[[ SUPPLIED PASSAGE, beginning ]]

CPTP 3.10 Pharmacology of Antimicrobials 1

Question 1

What does antimicrobial chemotherapy include?

Answer 1

• Synthetic chemicals to destroy pathogens

* Naturally-occuring antibiotics

Question 2

What is selective toxicity?

Answer 2

When one kind of cell is influenced strongly without any effect on other cells.

Question 3

What two things must be considered when choosing an antimicrobial agent?

Answer 3

• The patient (pharmacokinetics, allergies, pregnancy, other medications)
  
  • The pathogen (antimicrobial sensitivities)

Question 4

What are broad spectrum and narrow spectrum antibiotics? What are the main differences between them and their use?

Answer 4

Broad spectrum:
• Target both gram positive and gram negative antibiotics
• More likely to cause resistance due to lack of specificity
• Prescribed if you don’t know the identity of the pathogen

Narrow spectrum:
• Targets either gram negative or gram positive bacteria
• Less likely to cause resistance due to increased specificity
• Prescribed if the causative agent is known

Question 5

What is the main disadvantage of narrow spectrum antibiotics?

Answer 5

• If the causative agent is misidentified, the treatment may be completely ineffective

Question 6

How are broad and narrow spectrum antibiotics used in practise?

Answer 6

Broad spectrum antibiotic is used until the causative agent is known, then the patient is switched to a narrow spectrum antibiotic

Question 7

In what ways can antibiotics be classified?

Answer 7

Broad and narrow spectrum

Bacteriostatic & bacteriocidal:
• Bacteriostatic - Inhibits bacteria from reproducing but doesn’t kill them
• Bacteriocidal - Actively kills bacteria

Question 8

How are antibiotics placed into bacteriostatic and bacteriocidal categories?

Answer 8

Categorisation is not distinct, it depends not only on the identity of the antibiotic, but also:
• Bacterial species targeted
• The concentration of the drug used

Question 9

What are the ‘classes’ of targets for antimicrobial action in the bacterial cell?

Answer 9

Class I:
• Utilisation of carbon sources (e.g. glucose) to generate ATP
• Synthesis of carbon compounds used in Class II reactions

Class II:
• Utilisation of precursors to create:
> Amino acids
> Phospholipids
> Nucleotides
> Carbohydrates (from Class I precursors)

[[ SUPPLIED PASSAGE, end ]]
[[ RECORDS PROVIDED, beginning ]]

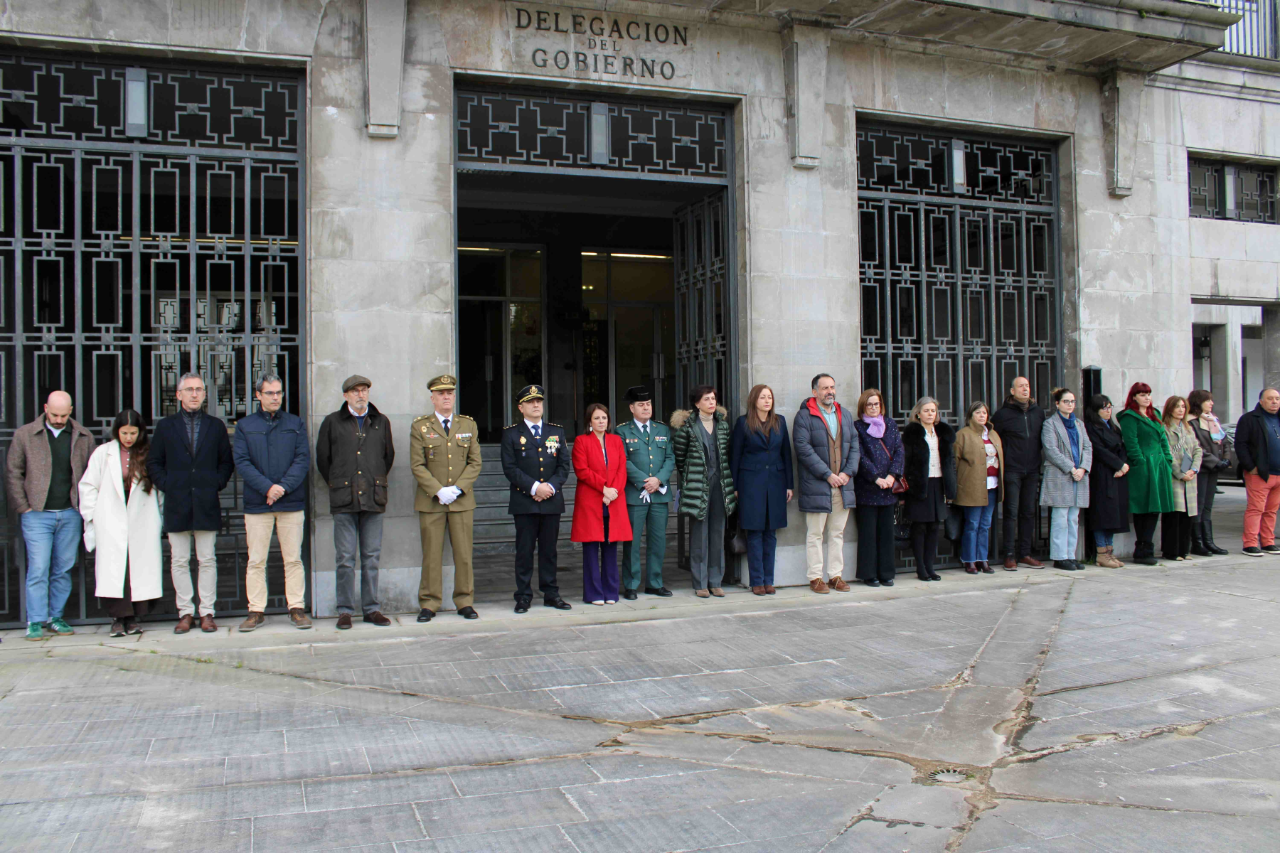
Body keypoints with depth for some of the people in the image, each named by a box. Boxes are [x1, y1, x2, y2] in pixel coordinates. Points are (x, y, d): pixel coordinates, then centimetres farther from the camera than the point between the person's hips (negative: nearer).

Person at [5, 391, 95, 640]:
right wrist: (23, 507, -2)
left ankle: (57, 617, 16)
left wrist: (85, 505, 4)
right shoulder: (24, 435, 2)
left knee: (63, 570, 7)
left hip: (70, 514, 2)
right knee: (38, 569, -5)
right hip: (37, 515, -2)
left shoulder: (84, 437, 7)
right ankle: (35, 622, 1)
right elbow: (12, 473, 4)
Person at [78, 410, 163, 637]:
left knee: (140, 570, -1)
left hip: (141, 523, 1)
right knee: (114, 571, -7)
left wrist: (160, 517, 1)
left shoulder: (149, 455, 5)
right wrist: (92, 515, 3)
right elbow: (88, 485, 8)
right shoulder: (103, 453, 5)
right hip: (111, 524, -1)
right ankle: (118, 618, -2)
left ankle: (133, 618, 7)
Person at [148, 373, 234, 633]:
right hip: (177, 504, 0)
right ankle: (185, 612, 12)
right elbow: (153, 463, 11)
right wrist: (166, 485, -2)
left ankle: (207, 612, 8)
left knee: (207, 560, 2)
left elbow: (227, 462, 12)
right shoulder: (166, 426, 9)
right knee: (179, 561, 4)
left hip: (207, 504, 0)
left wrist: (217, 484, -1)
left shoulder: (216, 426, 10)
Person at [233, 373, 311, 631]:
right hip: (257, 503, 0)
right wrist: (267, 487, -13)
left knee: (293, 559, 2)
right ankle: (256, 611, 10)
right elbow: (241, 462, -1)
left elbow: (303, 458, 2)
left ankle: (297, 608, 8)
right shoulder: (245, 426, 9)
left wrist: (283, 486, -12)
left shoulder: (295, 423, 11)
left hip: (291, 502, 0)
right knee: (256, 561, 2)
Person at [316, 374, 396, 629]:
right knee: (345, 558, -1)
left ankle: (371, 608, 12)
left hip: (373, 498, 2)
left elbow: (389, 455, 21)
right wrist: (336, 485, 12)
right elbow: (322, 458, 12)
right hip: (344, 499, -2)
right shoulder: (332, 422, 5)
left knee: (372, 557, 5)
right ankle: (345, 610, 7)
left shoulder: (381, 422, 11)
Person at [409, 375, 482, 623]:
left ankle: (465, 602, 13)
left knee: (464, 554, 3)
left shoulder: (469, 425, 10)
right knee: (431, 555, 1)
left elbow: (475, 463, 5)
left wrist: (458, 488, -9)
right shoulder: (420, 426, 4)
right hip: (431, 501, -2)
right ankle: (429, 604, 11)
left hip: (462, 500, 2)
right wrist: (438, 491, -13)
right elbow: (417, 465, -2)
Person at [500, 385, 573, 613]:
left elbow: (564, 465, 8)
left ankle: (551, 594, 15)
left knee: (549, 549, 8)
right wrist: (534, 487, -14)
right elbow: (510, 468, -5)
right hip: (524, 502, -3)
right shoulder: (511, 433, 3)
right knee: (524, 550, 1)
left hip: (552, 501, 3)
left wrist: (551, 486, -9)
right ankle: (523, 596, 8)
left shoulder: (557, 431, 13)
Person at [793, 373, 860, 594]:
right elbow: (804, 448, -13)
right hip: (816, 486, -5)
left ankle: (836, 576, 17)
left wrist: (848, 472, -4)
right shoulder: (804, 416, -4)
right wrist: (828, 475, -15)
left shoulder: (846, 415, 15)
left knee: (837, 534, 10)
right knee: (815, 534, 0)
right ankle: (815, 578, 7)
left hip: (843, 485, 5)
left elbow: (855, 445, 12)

[[ RECORDS PROVIDED, end ]]
[[ RECORDS PROVIDED, beginning ]]

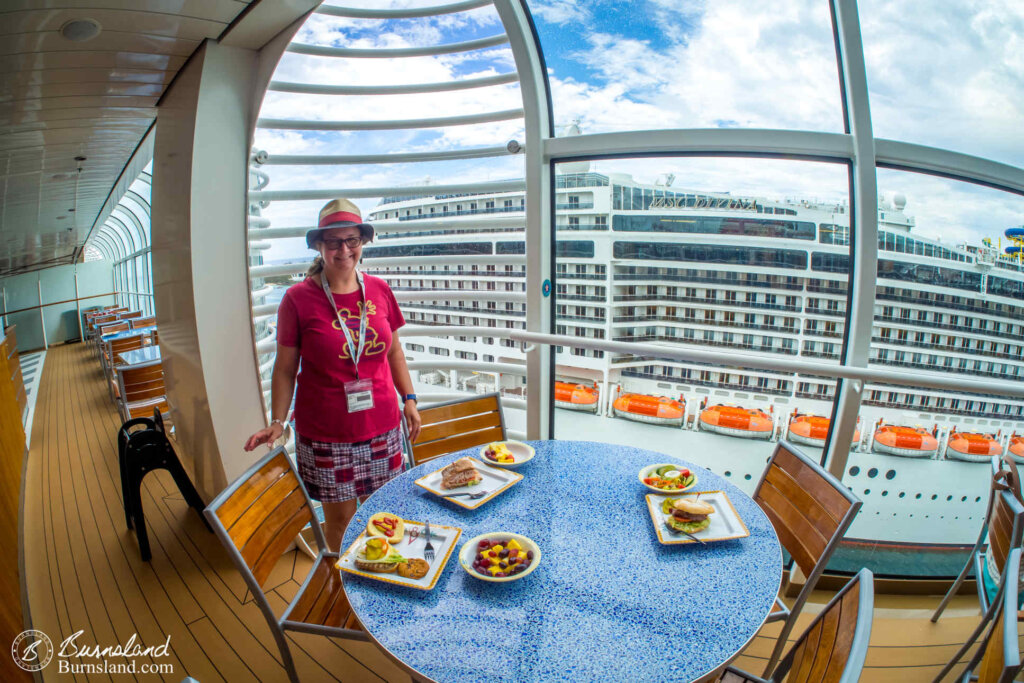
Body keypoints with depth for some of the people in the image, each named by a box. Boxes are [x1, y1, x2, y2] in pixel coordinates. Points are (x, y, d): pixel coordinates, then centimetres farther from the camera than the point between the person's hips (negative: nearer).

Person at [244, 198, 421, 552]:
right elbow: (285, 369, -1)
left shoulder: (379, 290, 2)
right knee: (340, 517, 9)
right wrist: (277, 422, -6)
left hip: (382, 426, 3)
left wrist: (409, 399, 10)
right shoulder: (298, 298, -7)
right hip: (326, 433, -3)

[[ RECORDS PROVIDED, end ]]

§ **QUESTIONS TO ANSWER**
**1.** Transcribe the antimicrobial pharmacology notes from "When one kind" to "pathogen (antimicrobial sensitivities)", inclusive.
**2.** Answer these from the antimicrobial pharmacology notes:
(a) What is the main disadvantage of narrow spectrum antibiotics?
(b) Besides the identity of the antibiotic, what two factors determine whether it counts as bacteriostatic or bacteriocidal?
(c) What is selective toxicity?
Base your work on the antimicrobial pharmacology notes alone and set the data aside.

§ **EXERCISE RESULTS**
**1.**
When one kind of cell is influenced strongly without any effect on other cells.

Question 3

What two things must be considered when choosing an antimicrobial agent?

Answer 3

• The patient (pharmacokinetics, allergies, pregnancy, other medications)
  
  • The pathogen (antimicrobial sensitivities)

**2.**
(a) If the causative agent is misidentified, the treatment may be completely ineffective.
(b) The bacterial species targeted and the concentration of the drug used.
(c) Selective toxicity is when one kind of cell is influenced strongly without any effect on other cells.